His name was Doctor Rockwell, and those were troubled times.
Isn't memory strange? I tell you these things as if I can see them. You would think, in
this recollection, that I am inspecting every one of those old images with fresh perspective. But we can only drift further from antiquity. Never closer. I try. I torture my mind in backward pursuit of where
I've been, as though I might actually glimpse that place from which I've come.
Do I see it?
I do not. All I see is rubble. Memory is a backward glance to broken realities lost in ruins. You,
I, all of us clinging to precious tokens, reminders, mementos, notes of what was on the far side of that debris. With these imperfections we conjure our past in incantation to the trickery of thrown voices of augurs
and their illusory floating tables. Truth becomes whatever salves as retrospection gropes in the dark.

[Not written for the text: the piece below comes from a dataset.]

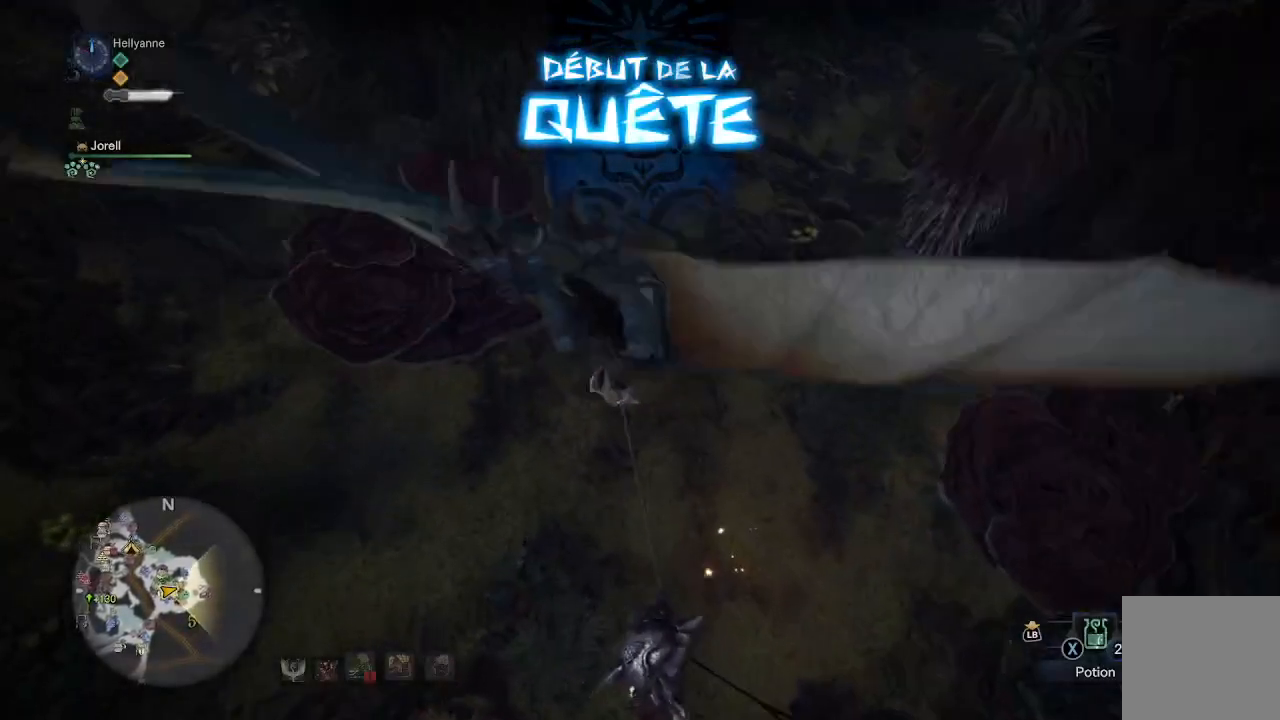
{"buttons": [], "left_stick": "center", "right_stick": "center", "events": []}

Through veils of pain, revelation, wisdom, and ignorance, we do not see yesterday free from untinted
tomorrows. We merely feel the chill of distance. Old and older things struggle to reanimate in tired breaths of retelling.
God! There are so many things I can only remember remembering. And damn! I cannot
see faces. There are none there. Gray silhouettes at best. I cannot draw expressions on such dimly lit casts of my past. So many countenances without illumination. They are lost to me. So many shadows.
So many.
One.... She was burned, nearly half of her, to coal. A woman charred so badly, one of her legs just broke off and fell bloodlessly. In horror, we sanctified her distress with electric saws
cutting deep signs of the cross into her bituminous chest. Unthrottled lungs then heaved her only words, 'Let me die.' Barely heard, but heard - and heeded. She knew. Her only chance was death.
Thanatos, standing nearby, always quiet, an empty hooded figure, waiting patiently. We gave her over to Death as Death placed its empty sleeve gently upon her. I know this happened, but I can't see her
face. I have no idea. Who else bore this pall? I can't see them either. I can't see any of their faces.
Fire also suffocates. But does it illuminate? A pretty girl, freshman, I think. I remember that
I could have easily loved her. She was beautiful, aglow in the ruby radiance of carbon monoxide, and yet, so utterly dead. Imagine her prayers, choked in smoke within a closet, sucked of air, by fire spawned in a
tree at Christmas. Intact in physical form, attended by a family, destroyed. Death gently cradled her within its empty sleeves of decorum. Yet I can't see her face. Was she fair? Was her hair long or short,
brunet or auburn? I don't know. Her father. Totally broken. Was he ruddy or pale, full or gaunt?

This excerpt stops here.